• Provided material:
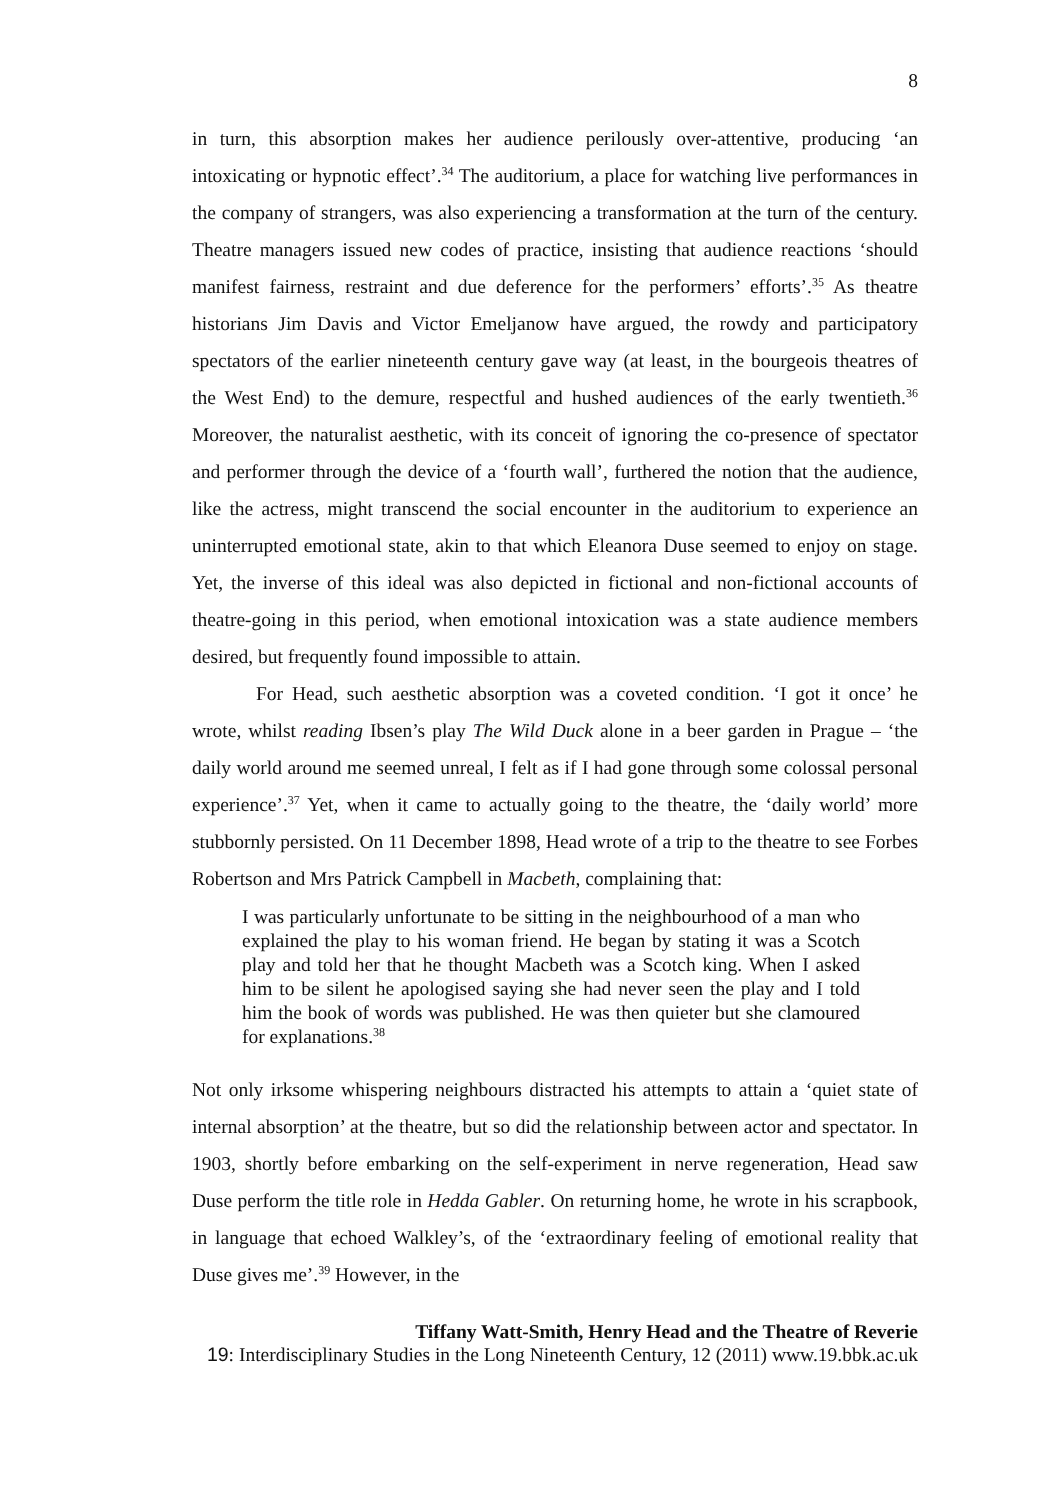8
in turn, this absorption makes her audience perilously over-attentive, producing ‘an intoxicating or hypnotic effect’.<sup>34</sup> The auditorium, a place for watching live performances in the company of strangers, was also experiencing a transformation at the turn of the century. Theatre managers issued new codes of practice, insisting that audience reactions ‘should manifest fairness, restraint and due deference for the performers’ efforts’.<sup>35</sup> As theatre historians Jim Davis and Victor Emeljanow have argued, the rowdy and participatory spectators of the earlier nineteenth century gave way (at least, in the bourgeois theatres of the West End) to the demure, respectful and hushed audiences of the early twentieth.<sup>36</sup> Moreover, the naturalist aesthetic, with its conceit of ignoring the co-presence of spectator and performer through the device of a ‘fourth wall’, furthered the notion that the audience, like the actress, might transcend the social encounter in the auditorium to experience an uninterrupted emotional state, akin to that which Eleanora Duse seemed to enjoy on stage. Yet, the inverse of this ideal was also depicted in fictional and non-fictional accounts of theatre-going in this period, when emotional intoxication was a state audience members desired, but frequently found impossible to attain.
For Head, such aesthetic absorption was a coveted condition. ‘I got it once’ he wrote, whilst reading Ibsen’s play The Wild Duck alone in a beer garden in Prague – ‘the daily world around me seemed unreal, I felt as if I had gone through some colossal personal experience’.<sup>37</sup> Yet, when it came to actually going to the theatre, the ‘daily world’ more stubbornly persisted. On 11 December 1898, Head wrote of a trip to the theatre to see Forbes Robertson and Mrs Patrick Campbell in Macbeth, complaining that:
I was particularly unfortunate to be sitting in the neighbourhood of a man who explained the play to his woman friend. He began by stating it was a Scotch play and told her that he thought Macbeth was a Scotch king. When I asked him to be silent he apologised saying she had never seen the play and I told him the book of words was published. He was then quieter but she clamoured for explanations.<sup>38</sup>
Not only irksome whispering neighbours distracted his attempts to attain a ‘quiet state of internal absorption’ at the theatre, but so did the relationship between actor and spectator. In 1903, shortly before embarking on the self-experiment in nerve regeneration, Head saw Duse perform the title role in Hedda Gabler. On returning home, he wrote in his scrapbook, in language that echoed Walkley’s, of the ‘extraordinary feeling of emotional reality that Duse gives me’.<sup>39</sup> However, in the
Tiffany Watt-Smith, Henry Head and the Theatre of Reverie
19: Interdisciplinary Studies in the Long Nineteenth Century, 12 (2011) www.19.bbk.ac.uk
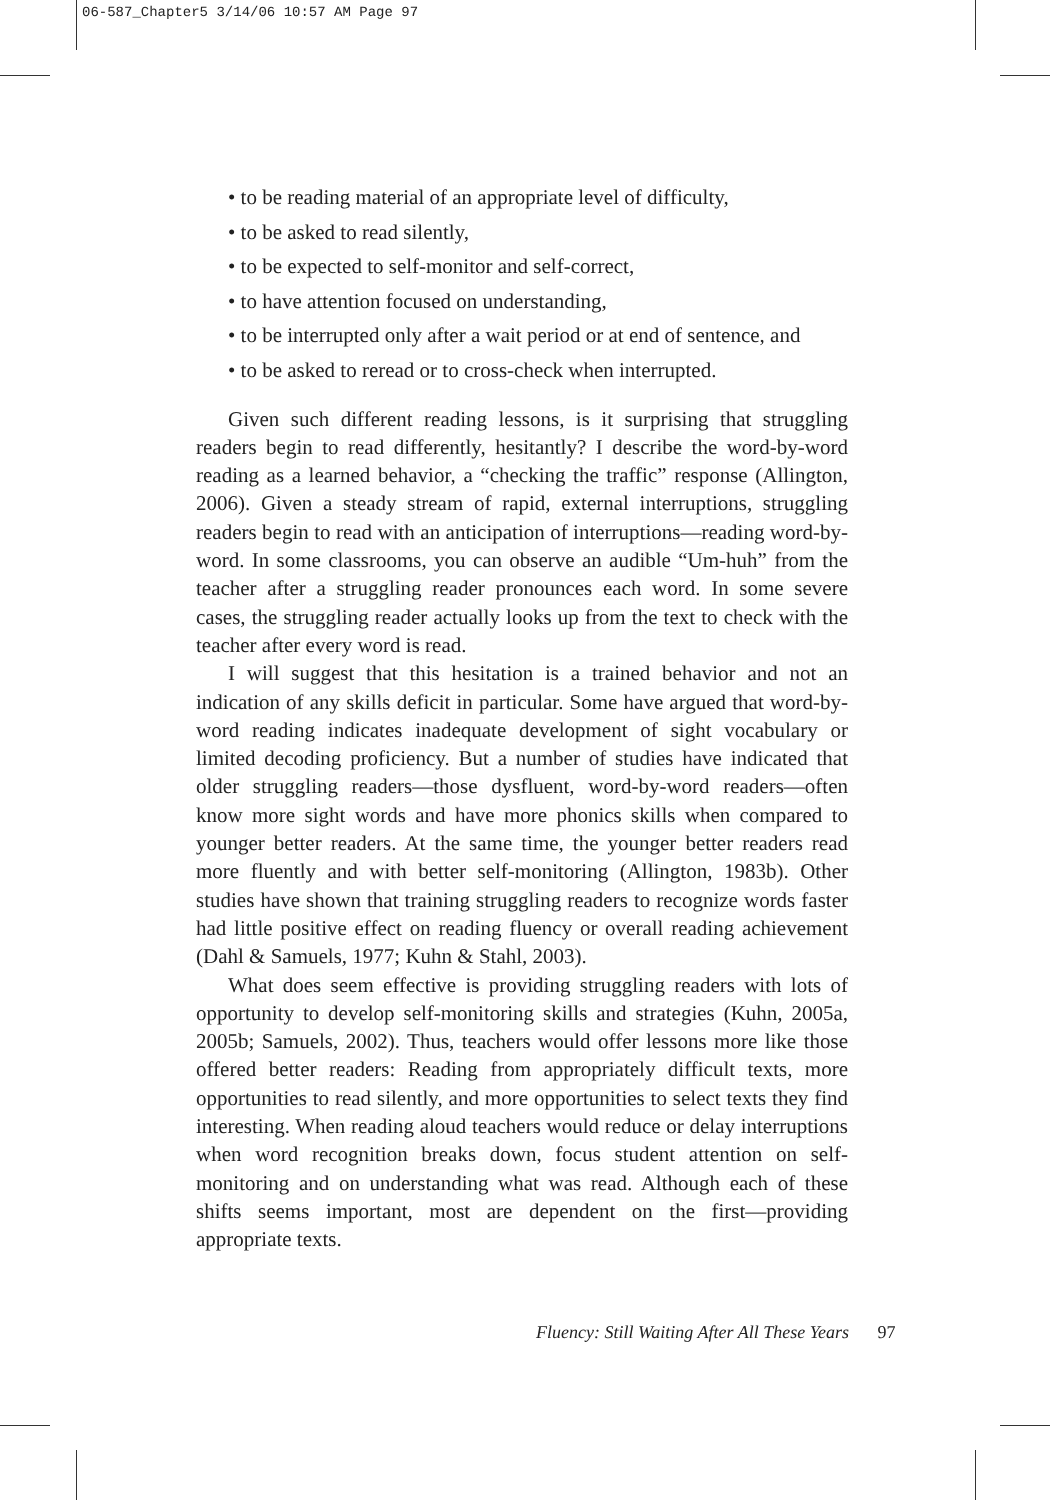06-587_Chapter5 3/14/06 10:57 AM Page 97
• to be reading material of an appropriate level of difficulty,
• to be asked to read silently,
• to be expected to self-monitor and self-correct,
• to have attention focused on understanding,
• to be interrupted only after a wait period or at end of sentence, and
• to be asked to reread or to cross-check when interrupted.
Given such different reading lessons, is it surprising that struggling readers begin to read differently, hesitantly? I describe the word-by-word reading as a learned behavior, a “checking the traffic” response (Allington, 2006). Given a steady stream of rapid, external interruptions, struggling readers begin to read with an anticipation of interruptions—reading word-by-word. In some classrooms, you can observe an audible “Um-huh” from the teacher after a struggling reader pronounces each word. In some severe cases, the struggling reader actually looks up from the text to check with the teacher after every word is read.
I will suggest that this hesitation is a trained behavior and not an indication of any skills deficit in particular. Some have argued that word-by-word reading indicates inadequate development of sight vocabulary or limited decoding proficiency. But a number of studies have indicated that older struggling readers—those dysfluent, word-by-word readers—often know more sight words and have more phonics skills when compared to younger better readers. At the same time, the younger better readers read more fluently and with better self-monitoring (Allington, 1983b). Other studies have shown that training struggling readers to recognize words faster had little positive effect on reading fluency or overall reading achievement (Dahl & Samuels, 1977; Kuhn & Stahl, 2003).
What does seem effective is providing struggling readers with lots of opportunity to develop self-monitoring skills and strategies (Kuhn, 2005a, 2005b; Samuels, 2002). Thus, teachers would offer lessons more like those offered better readers: Reading from appropriately difficult texts, more opportunities to read silently, and more opportunities to select texts they find interesting. When reading aloud teachers would reduce or delay interruptions when word recognition breaks down, focus student attention on self-monitoring and on understanding what was read. Although each of these shifts seems important, most are dependent on the first—providing appropriate texts.
Fluency: Still Waiting After All These Years 97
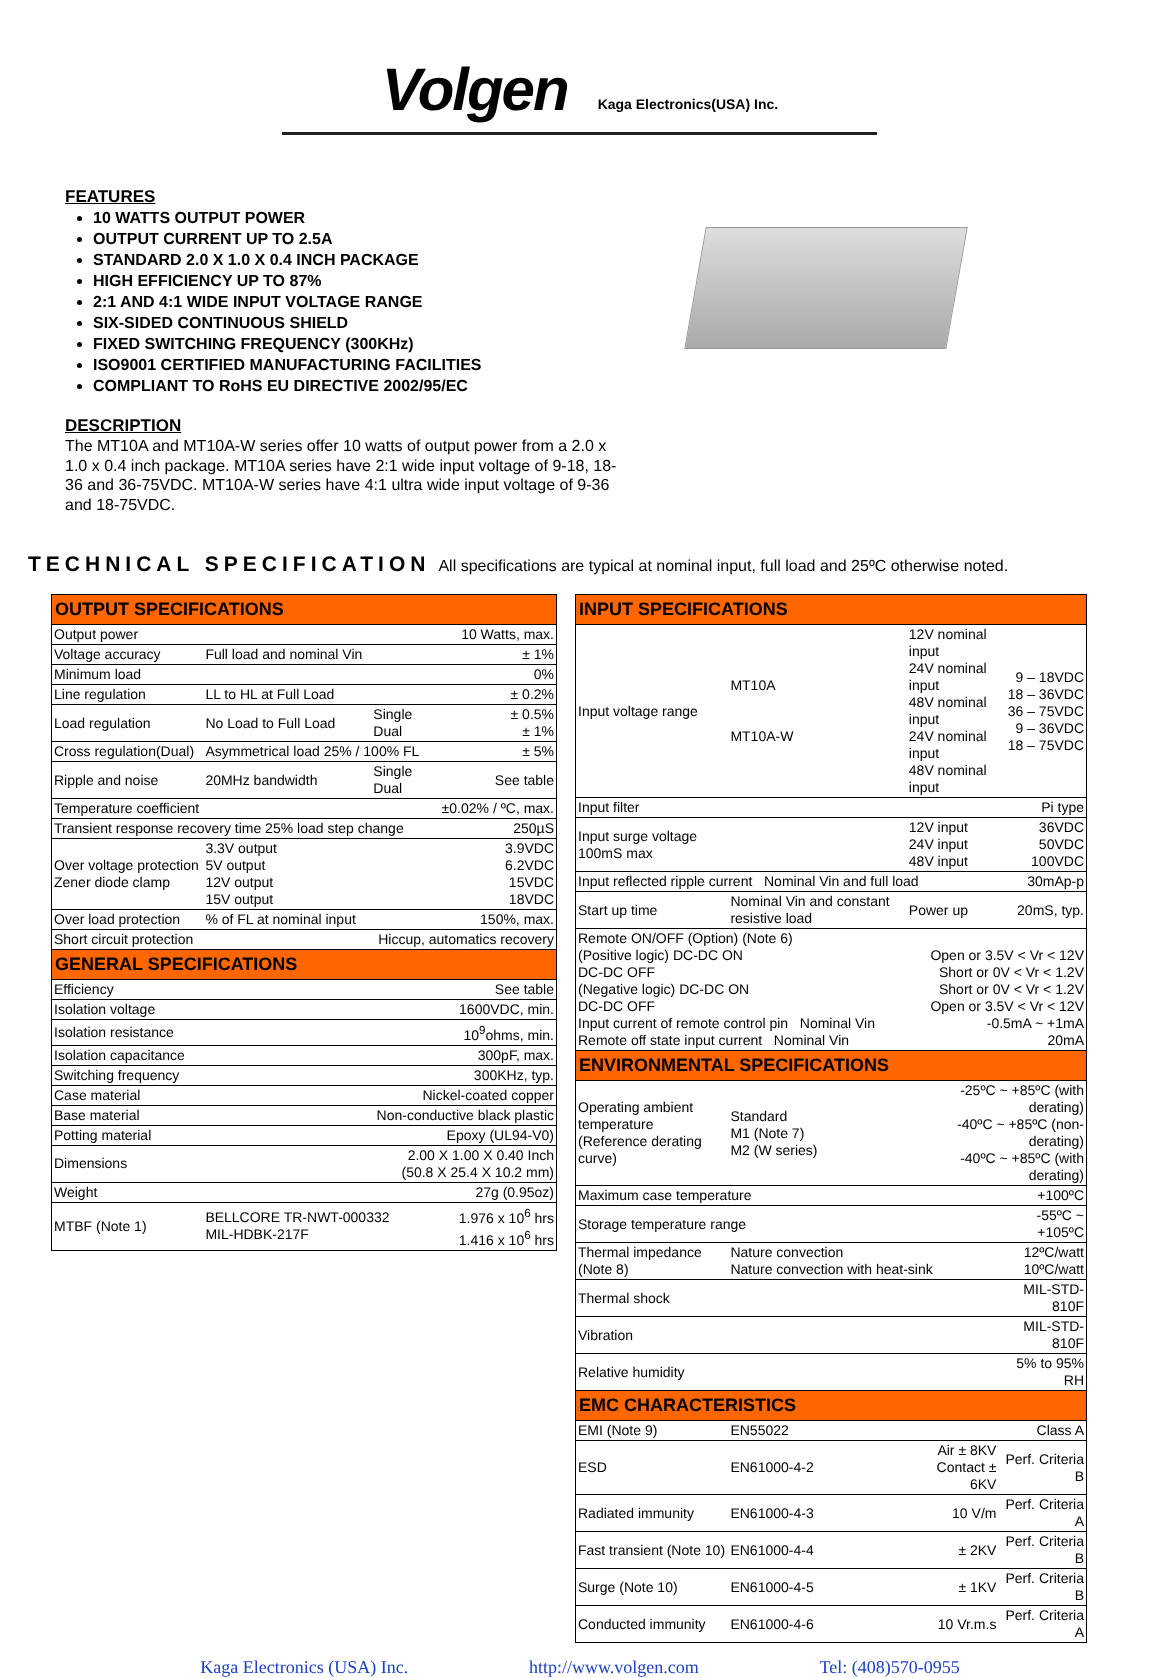Volgen
Kaga Electronics(USA) Inc.
FEATURES
10 WATTS OUTPUT POWER
OUTPUT CURRENT UP TO 2.5A
STANDARD 2.0 X 1.0 X 0.4 INCH PACKAGE
HIGH EFFICIENCY UP TO 87%
2:1 AND 4:1 WIDE INPUT VOLTAGE RANGE
SIX-SIDED CONTINUOUS SHIELD
FIXED SWITCHING FREQUENCY (300KHz)
ISO9001 CERTIFIED MANUFACTURING FACILITIES
COMPLIANT TO RoHS EU DIRECTIVE 2002/95/EC
DESCRIPTION
The MT10A and MT10A-W series offer 10 watts of output power from a 2.0 x 1.0 x 0.4 inch package. MT10A series have 2:1 wide input voltage of 9-18, 18-36 and 36-75VDC. MT10A-W series have 4:1 ultra wide input voltage of 9-36 and 18-75VDC.
TECHNICAL SPECIFICATION All specifications are typical at nominal input, full load and 25ºC otherwise noted.
| OUTPUT SPECIFICATIONS | | | |
| --- | --- | --- | --- |
| Output power | | | 10 Watts, max. |
| Voltage accuracy | Full load and nominal Vin | | ± 1% |
| Minimum load | | | 0% |
| Line regulation | LL to HL at Full Load | | ± 0.2% |
| Load regulation | No Load to Full Load | Single Dual | ± 0.5% ± 1% |
| Cross regulation(Dual) | Asymmetrical load 25% / 100% FL | | ± 5% |
| Ripple and noise | 20MHz bandwidth | Single Dual | See table |
| Temperature coefficient | | | ±0.02% / ºC, max. |
| Transient response recovery time 25% load step change | | | 250µS |
| Over voltage protection Zener diode clamp | 3.3V output 5V output 12V output 15V output | | 3.9VDC 6.2VDC 15VDC 18VDC |
| Over load protection | % of FL at nominal input | | 150%, max. |
| Short circuit protection | | Hiccup, automatics recovery | |
| GENERAL SPECIFICATIONS | | | |
| Efficiency | | | See table |
| Isolation voltage | | | 1600VDC, min. |
| Isolation resistance | | | 10<sup>9</sup>ohms, min. |
| Isolation capacitance | | | 300pF, max. |
| Switching frequency | | | 300KHz, typ. |
| Case material | | Nickel-coated copper | |
| Base material | | Non-conductive black plastic | |
| Potting material | | Epoxy (UL94-V0) | |
| Dimensions | | 2.00 X 1.00 X 0.40 Inch (50.8 X 25.4 X 10.2 mm) | |
| Weight | | | 27g (0.95oz) |
| MTBF (Note 1) | BELLCORE TR-NWT-000332 MIL-HDBK-217F | | 1.976 x 10<sup>6</sup> hrs 1.416 x 10<sup>6</sup> hrs |
| INPUT SPECIFICATIONS | | | |
| --- | --- | --- | --- |
| Input voltage range | MT10A MT10A-W | 12V nominal input 24V nominal input 48V nominal input 24V nominal input 48V nominal input | 9 – 18VDC 18 – 36VDC 36 – 75VDC 9 – 36VDC 18 – 75VDC |
| Input filter | | | Pi type |
| Input surge voltage 100mS max | | 12V input 24V input 48V input | 36VDC 50VDC 100VDC |
| Input reflected ripple current Nominal Vin and full load | | | 30mAp-p |
| Start up time | Nominal Vin and constant resistive load | Power up | 20mS, typ. |
| Remote ON/OFF (Option) (Note 6) (Positive logic) DC-DC ON Open or 3.5V < Vr < 12V DC-DC OFF Short or 0V < Vr < 1.2V (Negative logic) DC-DC ON Short or 0V < Vr < 1.2V DC-DC OFF Open or 3.5V < Vr < 12V Input current of remote control pin Nominal Vin -0.5mA ~ +1mA Remote off state input current Nominal Vin 20mA | | | |
| ENVIRONMENTAL SPECIFICATIONS | | | |
| Operating ambient temperature (Reference derating curve) | Standard M1 (Note 7) M2 (W series) | -25ºC ~ +85ºC (with derating) -40ºC ~ +85ºC (non-derating) -40ºC ~ +85ºC (with derating) | |
| Maximum case temperature | | | +100ºC |
| Storage temperature range | | | -55ºC ~ +105ºC |
| Thermal impedance (Note 8) | Nature convection Nature convection with heat-sink | | 12ºC/watt 10ºC/watt |
| Thermal shock | | | MIL-STD-810F |
| Vibration | | | MIL-STD-810F |
| Relative humidity | | | 5% to 95% RH |
| EMC CHARACTERISTICS | | | |
| EMI (Note 9) | EN55022 | | Class A |
| ESD | EN61000-4-2 | Air ± 8KV Contact ± 6KV | Perf. Criteria B |
| Radiated immunity | EN61000-4-3 | 10 V/m | Perf. Criteria A |
| Fast transient (Note 10) | EN61000-4-4 | ± 2KV | Perf. Criteria B |
| Surge (Note 10) | EN61000-4-5 | ± 1KV | Perf. Criteria B |
| Conducted immunity | EN61000-4-6 | 10 Vr.m.s | Perf. Criteria A |
Kaga Electronics (USA) Inc. http://www.volgen.com Tel: (408)570-0955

• Problem statement: Among the lines above, return those that hold the word "Single".

• Exercise output:
| Load regulation | No Load to Full Load | Single Dual | ± 0.5% ± 1% |
| Ripple and noise | 20MHz bandwidth | Single Dual | See table |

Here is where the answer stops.